Non bis in idem.

No puede volver a pasar que el pueblo vote y después un tribunal lo corrija”. Esta frase fue pronunciada el lunes, 19 de septiembre de 2011, por quien aspira a ser presidente del próximo gobierno en las elecciones que se celebrarán el 20 de noviembre. La frase destila un grado de necedad similar a algunas de las que hace años pronunció el actual presidente Rodríguez Zapatero. Basta recordar como ejemplo de todas ellas la que formuló en el parlamento cuando definió la nación como algo discutido y discutible. Bien sabemos ahora, algún tiempo después, lo que tales  desatinos han traído aparejado para nuestro país, una crisis política y económica desconocida en tiempos de democracia. Esta es la razón por la que no deja de asombrar que quien pretende sucederlo prosiga por la misma senda disparatada. Veámoslo.

La proposición de Rubalcaba contiene dos afirmaciones erróneas, aunque de diferente cariz. Una de ellas y no es la más grave, pone en cuestión que los tribunales puedan corregir lo que el pueblo ha decidido. Si lo admitiésemos, tendríamos que abandonar la democracia constitucional en la que vivimos para adoptar una democracia de carácter mayoritario propia de finales del siglo XIX y comienzos del XX, cuyo exponente máximo lo constituyó la república de Weimar.
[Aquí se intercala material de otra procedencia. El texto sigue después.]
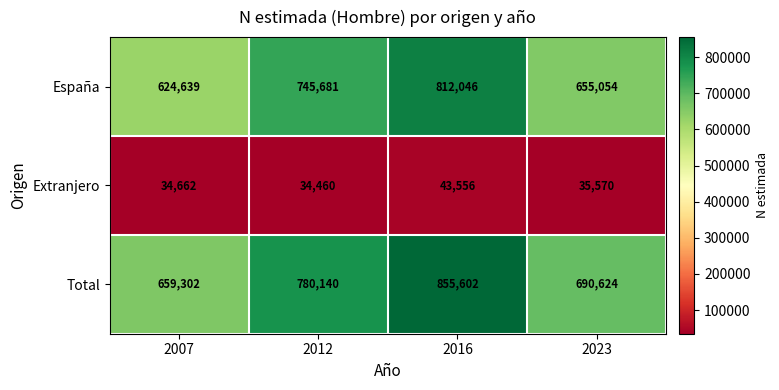

What is the sum of the España values at 2007 and 2012?

1370320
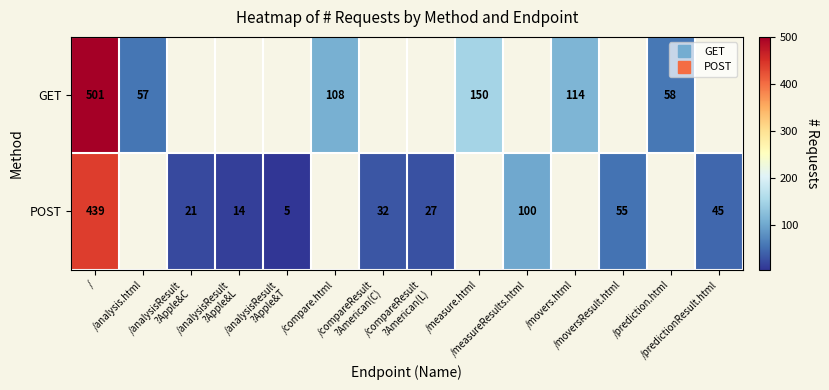

Which category has the highest value in the POST series?

/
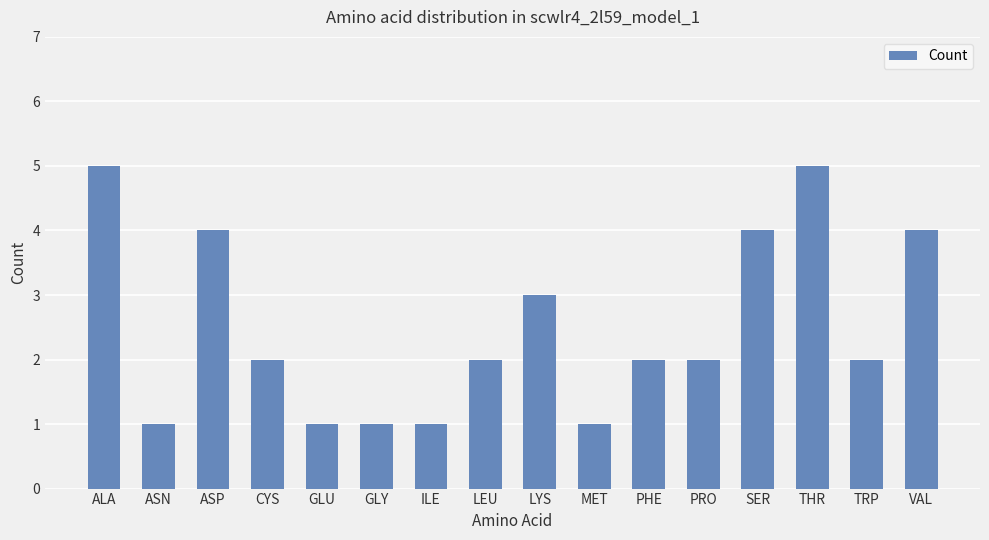

The value at MET is 1. True or false?

True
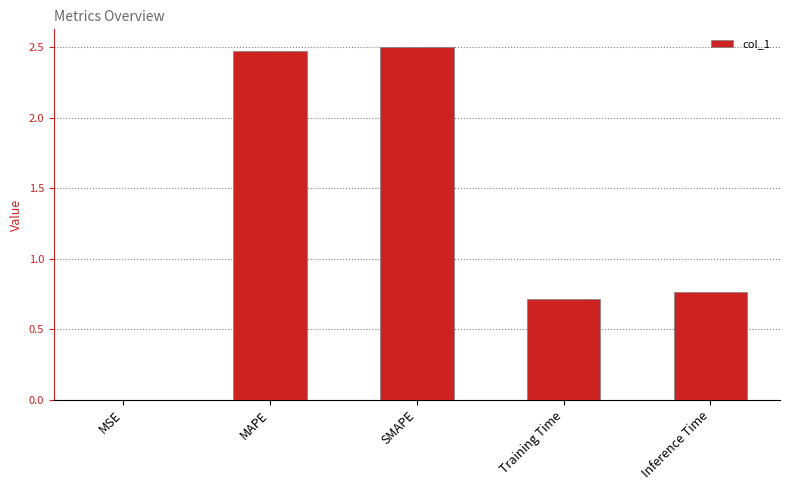

What is the sum of all values?

6.4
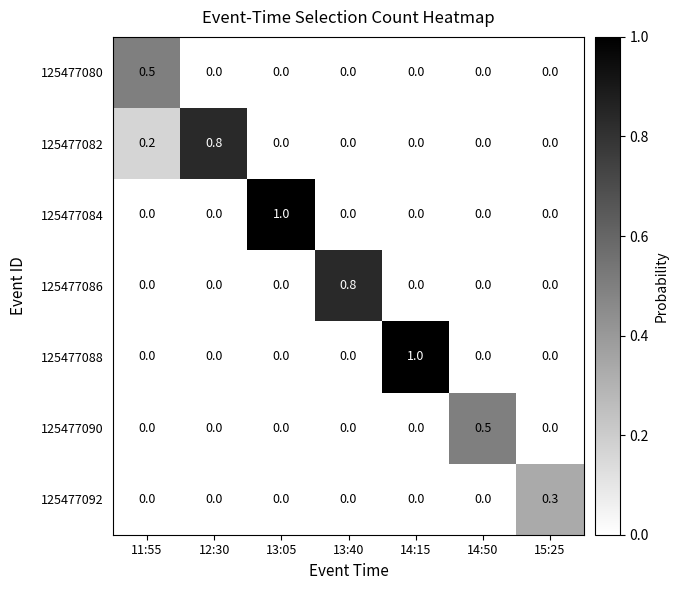

What is the maximum value for 125477084?

1.0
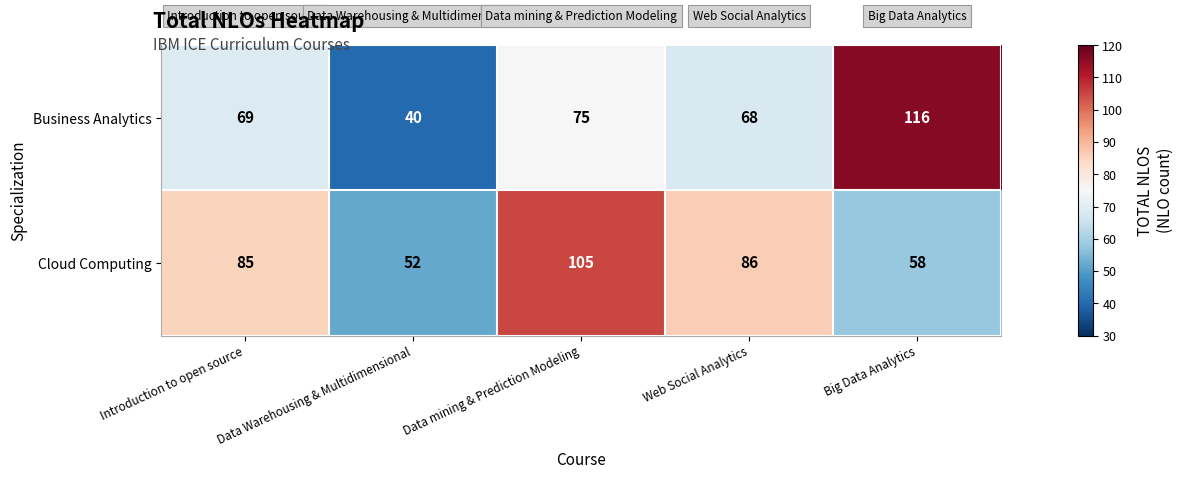

Which series has the widest spread of values?

Business Analytics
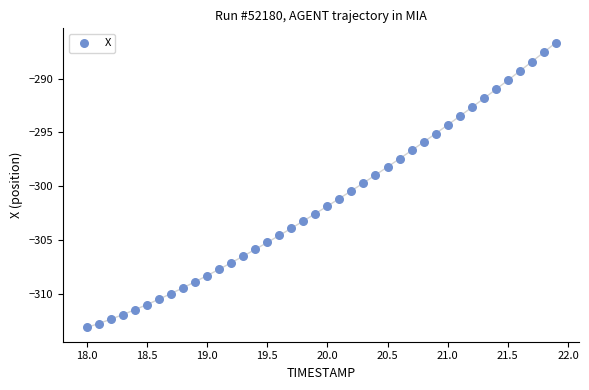

What is the range of Y values (max minus min)?

26.5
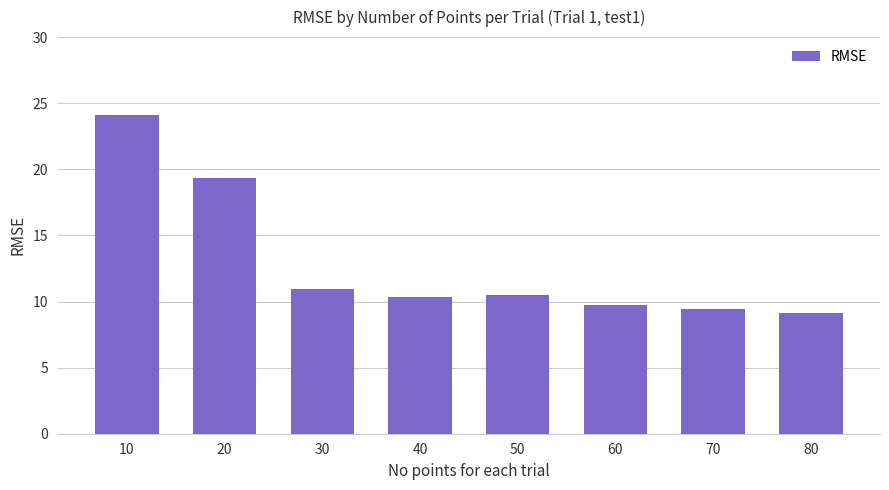

True or false: the data shows 10.3 at 40.

True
Toda la reflexión filosófico-política de Kelsen se centró especialmente en tratar de solucionar los problemas que tal democracia mayoritaria conllevaba, para lo que se inspiró en el modelo de democracia constitucional americano que se diferenciaba de la democracia mayoritaria por su defensa de la revisión judicial, justamente lo contrario de lo que Pérez Rubalcaba defiende sin ofrecer ningún argumento. En verdad ni lo tiene ni se puede esperar que lo tenga. Tratar de desmontar un siglo y medio de reflexión jurídico-política con una ocurrencia va más allá de un exceso verbal.

La segunda afirmación sí que es realmente grave, además de mostrar un desconocimiento completo de lo que supone un sistema democrático, asentado como tal en la soberanía popular, esto es, en el poder del pueblo. Ni siquiera plantea el problema de fondo de toda democracia, que consiste en determinar los mecanismos por medio de los cuales el pueblo habla. En su caso, cuando afirma que ‘el pueblo’ vota no se está refiriendo al pueblo que ostenta la soberanía, sino que lo hace en relación con una parte del titular. Para Rubalcaba el pueblo puede ser el pueblo catalán, como el pueblo vasco, como habría que deducir también el pueblo granadino. Si esto fuera así terminaríamos por vivir no ya en el caos de la república de Weimar sino en el circo romano. No es admisible confundir el pueblo soberano con una parte de él, por muchos elementos de identidad cultural que esa parte pueda tener hasta el extremo de considerarlo pueblo desde un punto de vista cultural. No podemos confundir lo que podríamos denominar nación cultural con nación política, que es la única en la que reside la soberanía nacional.

Si expresáramos su error en un lenguaje más próximo a su bagaje, las afirmaciones de Rubalcaba serían lo mismo que tratar de defender que la transformación del plomo en oro o la consecución de la piedra filosofal podría lograrse si formulásemos algunas jaculatorias, al tiempo que bebiéramos una pócima compuesta de ancas de rana e hígados de conejo triturados. Hoy día sabemos que la química poco tiene que ver con esto. Pues lo mismo sucede con sus propuestas, que nada tienen que ver con lo que supone una democracia constitucional, que es por cierto el modelo que se encuentra recogido en nuestra Constitución.

Esperemos que el sentido común del pueblo español nos libre de otros cuatro años más de desorientación.